I first encountered the Christian theme of ascent to God many years ago when in a primer on Reformation theology, Michael Horton’s Putting the Amazing Back Into Grace, I read of how Evangelical piety tended to cast the story of Jacob’s ladder (Gen. 28:10-19) as us climbing up to God, but as it turns out the ladder is actually coming down from God – and the ladder is Christ. That made a lot of sense to me at the time, but I never tried to follow up on it.
Much later, in grad school work I did in Medieval theology and literature, I encountered the theme again and had to engage with it in some detail. For instance, for one assignment I wrote on the theme as it is found in Augustine’s Confessions, and for another, on how it is found in Canto XVI of Dante’s Purgatory. While this was very interesting at the time, again I found that after those papers were done, for a long time thereafter I did not revisit the theme.
For a third time I encountered the theme of ascent to God when about three years ago I read a large portion of Pseudo-Dionysius, a 5th century Neoplatonist Christian whom the Middle Ages confounded with the Dionysius who was one of Paul’s converts on the Areopagus. I was at that time struck by how closely a lot of Roman Catholicism’s doctrine and practice parallels Neoplatonism’s idea of “lesser” creatures traveling up a metaphysical ladder to achieve mystical union with the Perfect One by becoming entirely different sorts of things than they started out as.

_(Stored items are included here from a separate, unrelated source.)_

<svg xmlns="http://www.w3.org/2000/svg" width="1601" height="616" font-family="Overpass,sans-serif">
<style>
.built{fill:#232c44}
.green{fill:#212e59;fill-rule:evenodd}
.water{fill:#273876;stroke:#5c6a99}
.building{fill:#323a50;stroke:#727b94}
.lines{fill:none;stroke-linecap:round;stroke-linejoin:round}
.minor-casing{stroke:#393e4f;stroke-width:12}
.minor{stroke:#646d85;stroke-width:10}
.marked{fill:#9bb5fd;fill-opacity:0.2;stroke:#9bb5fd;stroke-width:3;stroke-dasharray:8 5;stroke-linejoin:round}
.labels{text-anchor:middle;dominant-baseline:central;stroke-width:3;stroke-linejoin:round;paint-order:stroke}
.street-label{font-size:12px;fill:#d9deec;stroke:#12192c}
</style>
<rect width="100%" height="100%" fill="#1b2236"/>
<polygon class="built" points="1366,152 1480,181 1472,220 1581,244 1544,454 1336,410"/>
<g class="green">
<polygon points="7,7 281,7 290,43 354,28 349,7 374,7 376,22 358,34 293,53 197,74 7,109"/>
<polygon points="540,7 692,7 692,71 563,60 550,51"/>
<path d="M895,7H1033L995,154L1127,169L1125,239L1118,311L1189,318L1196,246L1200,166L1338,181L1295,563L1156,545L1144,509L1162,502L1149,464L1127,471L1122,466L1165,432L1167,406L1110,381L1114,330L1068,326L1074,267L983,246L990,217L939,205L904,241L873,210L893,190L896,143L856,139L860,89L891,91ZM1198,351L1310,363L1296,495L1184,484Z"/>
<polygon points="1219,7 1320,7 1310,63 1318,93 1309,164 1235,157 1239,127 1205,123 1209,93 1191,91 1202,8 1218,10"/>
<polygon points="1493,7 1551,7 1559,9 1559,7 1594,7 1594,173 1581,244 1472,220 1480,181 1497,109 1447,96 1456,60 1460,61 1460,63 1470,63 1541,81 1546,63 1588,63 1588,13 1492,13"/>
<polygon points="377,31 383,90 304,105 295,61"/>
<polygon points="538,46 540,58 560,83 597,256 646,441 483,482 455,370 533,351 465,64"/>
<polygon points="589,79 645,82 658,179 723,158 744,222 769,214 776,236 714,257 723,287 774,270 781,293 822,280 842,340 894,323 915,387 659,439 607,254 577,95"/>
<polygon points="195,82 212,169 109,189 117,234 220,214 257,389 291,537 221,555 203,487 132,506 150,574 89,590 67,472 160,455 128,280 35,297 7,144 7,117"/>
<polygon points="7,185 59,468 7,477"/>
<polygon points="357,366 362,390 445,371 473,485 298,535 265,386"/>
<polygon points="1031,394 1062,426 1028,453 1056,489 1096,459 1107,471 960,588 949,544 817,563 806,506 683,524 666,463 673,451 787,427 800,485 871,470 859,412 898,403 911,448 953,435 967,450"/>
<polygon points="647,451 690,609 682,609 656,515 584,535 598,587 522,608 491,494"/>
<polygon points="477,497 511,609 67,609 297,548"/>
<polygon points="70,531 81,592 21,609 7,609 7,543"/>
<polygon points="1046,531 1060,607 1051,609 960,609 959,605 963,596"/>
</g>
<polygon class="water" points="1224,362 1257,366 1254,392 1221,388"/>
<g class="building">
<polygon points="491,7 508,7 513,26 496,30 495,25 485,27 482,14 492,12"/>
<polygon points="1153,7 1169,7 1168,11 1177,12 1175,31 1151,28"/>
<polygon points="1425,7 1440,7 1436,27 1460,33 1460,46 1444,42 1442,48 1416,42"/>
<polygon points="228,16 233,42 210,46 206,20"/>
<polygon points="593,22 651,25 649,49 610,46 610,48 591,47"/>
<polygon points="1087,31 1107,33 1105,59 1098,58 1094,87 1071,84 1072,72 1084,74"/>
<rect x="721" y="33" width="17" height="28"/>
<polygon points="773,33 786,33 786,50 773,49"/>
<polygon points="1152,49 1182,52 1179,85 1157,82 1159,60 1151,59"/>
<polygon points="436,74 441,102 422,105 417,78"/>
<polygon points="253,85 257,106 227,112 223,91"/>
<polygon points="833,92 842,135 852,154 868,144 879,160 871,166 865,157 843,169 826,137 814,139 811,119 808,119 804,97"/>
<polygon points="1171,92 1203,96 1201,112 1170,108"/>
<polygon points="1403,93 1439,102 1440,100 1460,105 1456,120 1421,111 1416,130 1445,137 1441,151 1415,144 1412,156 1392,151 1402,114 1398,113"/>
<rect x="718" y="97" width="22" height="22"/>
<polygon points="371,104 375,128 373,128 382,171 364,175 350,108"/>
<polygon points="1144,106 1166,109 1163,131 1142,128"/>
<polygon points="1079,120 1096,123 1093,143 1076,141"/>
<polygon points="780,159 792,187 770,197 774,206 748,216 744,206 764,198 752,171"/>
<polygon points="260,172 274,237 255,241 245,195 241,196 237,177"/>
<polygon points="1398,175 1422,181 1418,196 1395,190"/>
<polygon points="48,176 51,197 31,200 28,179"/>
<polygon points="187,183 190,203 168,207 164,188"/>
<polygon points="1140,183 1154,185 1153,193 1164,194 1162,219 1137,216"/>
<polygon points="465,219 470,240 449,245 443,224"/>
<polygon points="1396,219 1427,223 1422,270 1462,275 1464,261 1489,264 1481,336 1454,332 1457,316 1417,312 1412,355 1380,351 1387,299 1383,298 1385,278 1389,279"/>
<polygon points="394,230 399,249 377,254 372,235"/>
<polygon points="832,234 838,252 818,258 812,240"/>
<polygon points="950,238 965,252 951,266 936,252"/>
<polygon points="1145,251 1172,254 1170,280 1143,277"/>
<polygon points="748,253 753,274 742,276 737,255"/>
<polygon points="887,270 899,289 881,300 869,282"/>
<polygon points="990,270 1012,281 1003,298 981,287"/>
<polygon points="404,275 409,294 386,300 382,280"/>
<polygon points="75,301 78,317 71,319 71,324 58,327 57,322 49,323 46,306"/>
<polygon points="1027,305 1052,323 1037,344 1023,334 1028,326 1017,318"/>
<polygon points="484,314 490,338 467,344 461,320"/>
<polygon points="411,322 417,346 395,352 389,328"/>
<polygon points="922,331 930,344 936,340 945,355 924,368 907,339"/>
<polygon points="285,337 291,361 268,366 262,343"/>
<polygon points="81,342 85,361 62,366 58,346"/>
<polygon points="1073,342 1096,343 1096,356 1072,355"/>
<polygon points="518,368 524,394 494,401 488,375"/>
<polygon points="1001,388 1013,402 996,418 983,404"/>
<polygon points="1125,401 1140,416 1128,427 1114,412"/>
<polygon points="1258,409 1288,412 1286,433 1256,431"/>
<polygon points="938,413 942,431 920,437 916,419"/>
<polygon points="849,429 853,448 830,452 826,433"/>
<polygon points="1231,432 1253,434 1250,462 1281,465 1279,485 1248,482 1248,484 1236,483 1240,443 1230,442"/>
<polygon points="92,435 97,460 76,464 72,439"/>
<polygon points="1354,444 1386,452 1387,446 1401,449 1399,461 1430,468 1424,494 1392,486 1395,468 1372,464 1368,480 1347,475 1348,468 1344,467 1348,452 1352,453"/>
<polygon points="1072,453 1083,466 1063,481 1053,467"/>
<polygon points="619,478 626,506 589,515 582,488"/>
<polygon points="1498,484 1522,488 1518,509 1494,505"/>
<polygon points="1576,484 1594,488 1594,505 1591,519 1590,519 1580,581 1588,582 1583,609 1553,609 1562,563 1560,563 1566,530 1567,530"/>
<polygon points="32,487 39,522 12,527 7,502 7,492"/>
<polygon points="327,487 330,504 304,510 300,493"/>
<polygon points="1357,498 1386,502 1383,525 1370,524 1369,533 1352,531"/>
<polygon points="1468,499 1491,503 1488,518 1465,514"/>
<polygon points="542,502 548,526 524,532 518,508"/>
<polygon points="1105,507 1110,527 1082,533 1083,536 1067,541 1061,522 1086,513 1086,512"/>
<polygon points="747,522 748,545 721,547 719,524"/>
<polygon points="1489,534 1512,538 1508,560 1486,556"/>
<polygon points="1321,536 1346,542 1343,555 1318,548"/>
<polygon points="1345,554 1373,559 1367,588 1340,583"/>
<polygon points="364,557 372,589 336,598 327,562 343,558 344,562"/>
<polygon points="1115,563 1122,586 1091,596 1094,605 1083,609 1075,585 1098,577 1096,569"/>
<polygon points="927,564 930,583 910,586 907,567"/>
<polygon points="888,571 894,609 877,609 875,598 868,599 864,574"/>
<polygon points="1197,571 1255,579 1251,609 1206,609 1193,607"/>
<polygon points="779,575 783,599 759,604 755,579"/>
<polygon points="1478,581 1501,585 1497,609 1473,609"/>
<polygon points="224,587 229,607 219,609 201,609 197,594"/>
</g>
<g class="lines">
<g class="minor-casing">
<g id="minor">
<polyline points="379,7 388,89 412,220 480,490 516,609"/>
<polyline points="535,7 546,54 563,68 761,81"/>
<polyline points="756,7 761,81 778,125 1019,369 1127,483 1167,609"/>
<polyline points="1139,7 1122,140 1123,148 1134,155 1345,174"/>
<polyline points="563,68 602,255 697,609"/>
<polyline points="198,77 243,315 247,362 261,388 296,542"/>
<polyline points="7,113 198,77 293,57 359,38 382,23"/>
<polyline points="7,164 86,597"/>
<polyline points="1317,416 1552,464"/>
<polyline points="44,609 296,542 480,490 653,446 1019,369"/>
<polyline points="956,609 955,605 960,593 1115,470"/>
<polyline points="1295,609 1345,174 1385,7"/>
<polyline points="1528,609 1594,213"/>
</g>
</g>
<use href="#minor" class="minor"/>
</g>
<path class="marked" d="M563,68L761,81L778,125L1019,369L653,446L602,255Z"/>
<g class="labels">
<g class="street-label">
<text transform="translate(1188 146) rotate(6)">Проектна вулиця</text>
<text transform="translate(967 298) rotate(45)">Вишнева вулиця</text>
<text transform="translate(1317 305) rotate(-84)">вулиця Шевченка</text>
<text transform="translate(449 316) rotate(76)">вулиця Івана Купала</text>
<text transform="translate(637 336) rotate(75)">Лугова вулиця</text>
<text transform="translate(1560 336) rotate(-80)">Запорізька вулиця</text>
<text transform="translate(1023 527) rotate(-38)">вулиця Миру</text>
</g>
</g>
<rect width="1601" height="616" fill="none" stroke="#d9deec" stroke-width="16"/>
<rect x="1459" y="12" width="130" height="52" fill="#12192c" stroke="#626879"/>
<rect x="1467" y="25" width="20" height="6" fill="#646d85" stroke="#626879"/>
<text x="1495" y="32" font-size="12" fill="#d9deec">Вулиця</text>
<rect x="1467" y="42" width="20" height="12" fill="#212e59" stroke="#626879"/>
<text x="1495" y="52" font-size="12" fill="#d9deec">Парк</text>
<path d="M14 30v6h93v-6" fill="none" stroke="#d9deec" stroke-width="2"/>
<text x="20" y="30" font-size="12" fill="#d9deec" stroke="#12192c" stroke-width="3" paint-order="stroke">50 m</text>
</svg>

Since that time, I’ve begun to deal with ancillary issues such as what precisely “the image of God” is, and in that context, the Catholic concept of the donum superadditum (a special, supernatural addition on top of an inherently imperfect juman creation that enables him to rise up to God) and most recently, the Beatific Vision (the end state of man apparently looking directly at the very being of God in and of itself by reason of having been transformed in some mysterious way out of “mere” finitude so as to be able to meaningfully contemplate infinitude).
Needless to say, the issues are complex enough taken individually, and even more so when they interact with each other in multiple different ways in various Christian traditions. Catholicism thinks of ascent (and descent) in one way, and winds up construing the Beatific Vision in a certain way that flows from that. But the Reformed tradition, of which I am a happy part, also has a thoroughgoing doctrine of ascent (and descent), and also winds up construing the Beatific Vision in a certain very different way that flows from that. As with many theological divides, Augustine is, of course, at the heart of most of it, on all sides.
I don’t pretend at the outset that this series is going to proceed systematically. I haven’t yet got a systematic grasp on its many angles, and so can’t give what I don’t have. What I’m going to be doing is more modest: just posting relevant quotes and analysis as I find them, and aiming over time to arrive at a better, fuller understanding of this very important theme and how it works itself out in the different traditions.